Every product used by human beings passes through various intermediaries. First, the manufacturer brings them into existence. Second, the distributor or wholesaler procures them from the manufacturer and sells them to retailers. In the final stage, the retailer sells these finished products in small quantities to end-users, who end up consuming or using them.
Role of a Product Distributor:
The duty of a manufacturer is to bring the products into existence. Once that is done, he needs to have them transported to retailers far and wide, in order to place them within easy reach of the buyers. To achieve this, he needs to engage a product distributor.
Thus, in simple language, a distributor is the person who sells the goods/product of the supplier or manufacturer in the market for a fee or commission or specific percentage as agreed between supplier or manufacturer and the distributor.
What is a Product Distribution Agreement?
An agreement executed for procurement of finished goods from the manufacturer’s premises and their transportation and sale to retailers through an intermediary is termed as a ‘Product Distribution Agreement’. It is a legal relationship designed to achieve maximum market reach and penetration of the manufacturer’s goods.

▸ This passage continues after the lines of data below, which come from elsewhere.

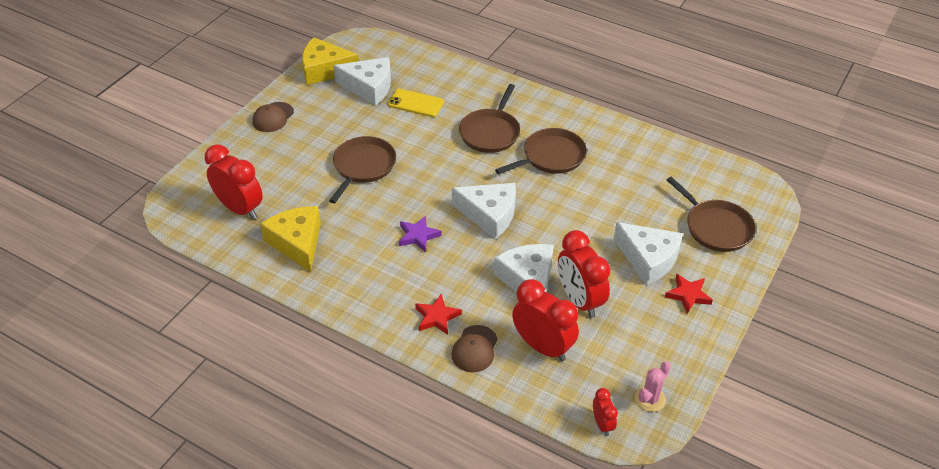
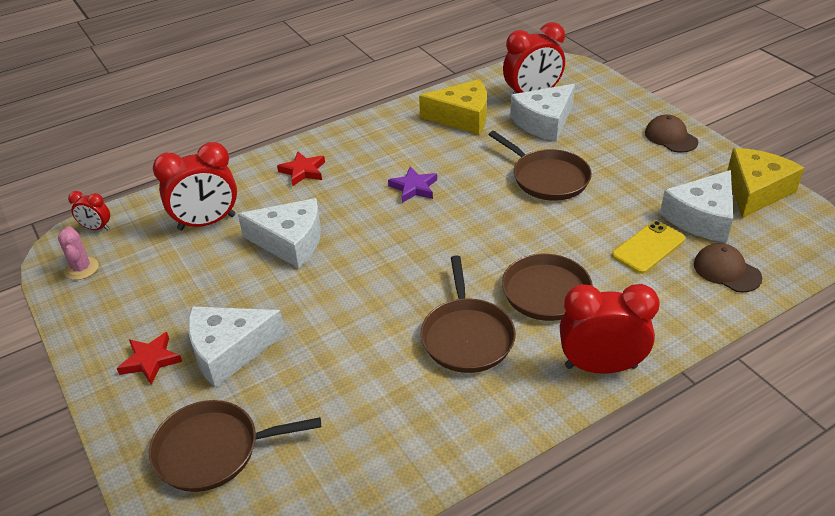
camera: 120 degrees right, 5 degrees down
(474, 349) = (247, 182): brown cap -> brown cap (726, 271)
(489, 215) = (404, 246): white cheese -> white cheese (544, 122)
(579, 300) = (231, 268): red clock -> red clock (600, 367)

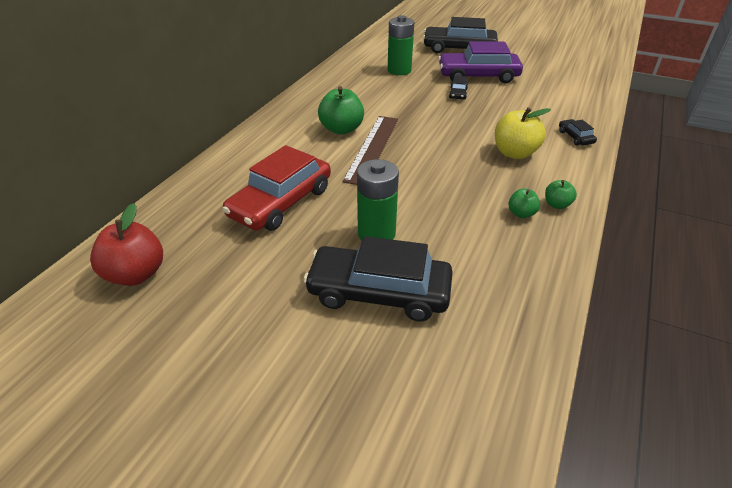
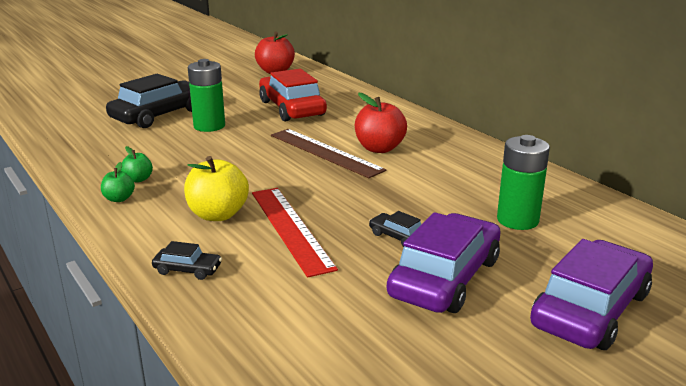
camera: 120 degrees right, 15 degrees down
(341, 129) = (379, 148): green apple -> red apple
(459, 49) = (591, 309): black car -> purple car
(493, 124) = (291, 228): none -> red ruler

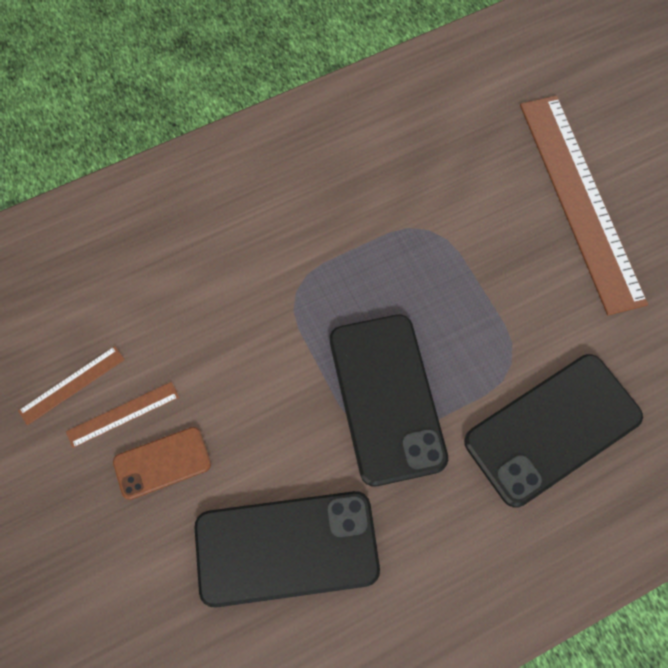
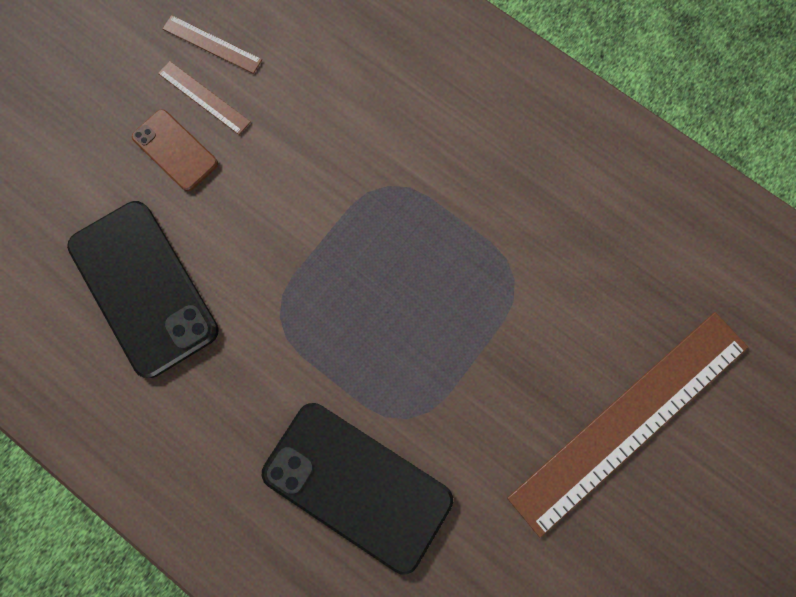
camera: 65 degrees right, 10 degrees up
(386, 398) = (318, 314): black phone -> none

A well-drafted product distribution agreement contains all the necessary terms and conditions that are legally binding upon the manufacturer and the distributor. These stipulations specify the respective rights, duties and obligations of each party in an exhaustive manner without leaving any room for ambiguity. By doing so, it prevents any conflicts of interest or occurrence of disputes, which could jeopardise the manufacturer-distributor relationship and lead to heavy losses.
Key Elements of a Product Distribution Agreement:
The basic elements of a distribution agreement include the term (time period for which the contract is in effect), terms and conditions of supply and the sales territories covered by the agreement. The manufacturer or Supplier must also determine whether the distribution agreement will be exclusive or nonexclusive.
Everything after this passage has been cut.